Поставленная задача —
Перепишите дословно фрагмент отрывка о Саре Бернар, приведенного ниже: начните с места, где стоят слова «Так оно выходит», и остановитесь после слов «кисти Викторьена Сарду!».
━━━ Предоставленный отрывок ━━━
Так оно выходит в одном гриме. Но однажды Саре Бернар захотелось загримироваться по-иному — и вот что она сама же сообщила Huret, известному парижскому интервьюеру: «Вы знаете, что моя мать была голландской еврейкой. Детей у нее было четырнадцать штук, причем дважды рождалось по двойне. Я была одиннадцатым произведением». Выходит, что мать Сары Бернар девятнадцати лет успела родить одиннадцать ребят! Что есть истина? Истина есть форма грима. И согласитесь, что обе биографические транскрипции крайне театральны. А знаете, где воспитывалась Сара Бернар? О, конечно, в монастырском пансионе «Небесных ласточек»[303]. Маленькая голландская еврейка в католическом монастыре — сюжет, достойный кисти Викторьена Сарду!
━━━ Предоставленные данные ━━━
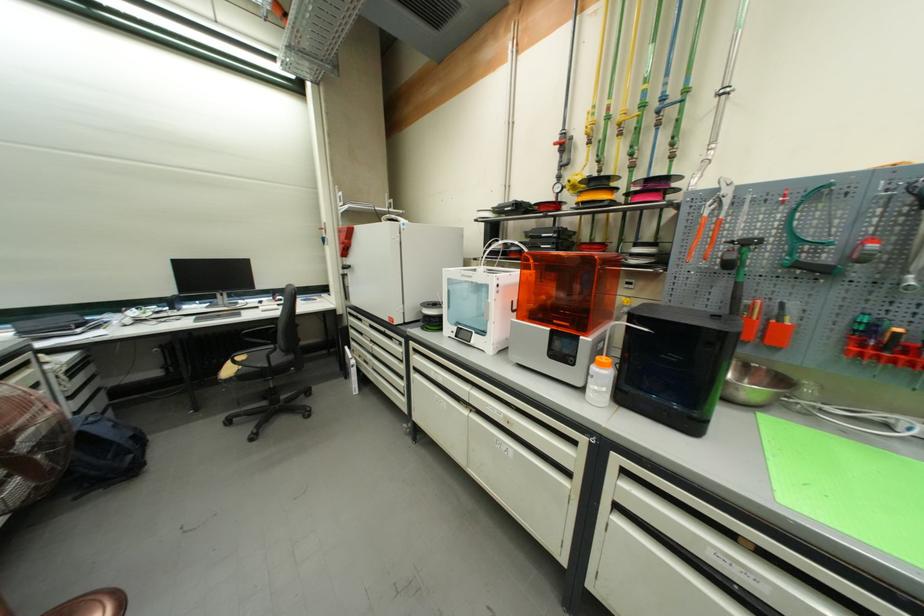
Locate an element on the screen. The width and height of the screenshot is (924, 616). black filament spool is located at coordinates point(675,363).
━━━
Решение —
Так оно выходит в одном гриме. Но однажды Саре Бернар захотелось загримироваться по-иному — и вот что она сама же сообщила Huret, известному парижскому интервьюеру: «Вы знаете, что моя мать была голландской еврейкой. Детей у нее было четырнадцать штук, причем дважды рождалось по двойне. Я была одиннадцатым произведением». Выходит, что мать Сары Бернар девятнадцати лет успела родить одиннадцать ребят! Что есть истина? Истина есть форма грима. И согласитесь, что обе биографические транскрипции крайне театральны. А знаете, где воспитывалась Сара Бернар? О, конечно, в монастырском пансионе «Небесных ласточек»[303]. Маленькая голландская еврейка в католическом монастыре — сюжет, достойный кисти Викторьена Сарду!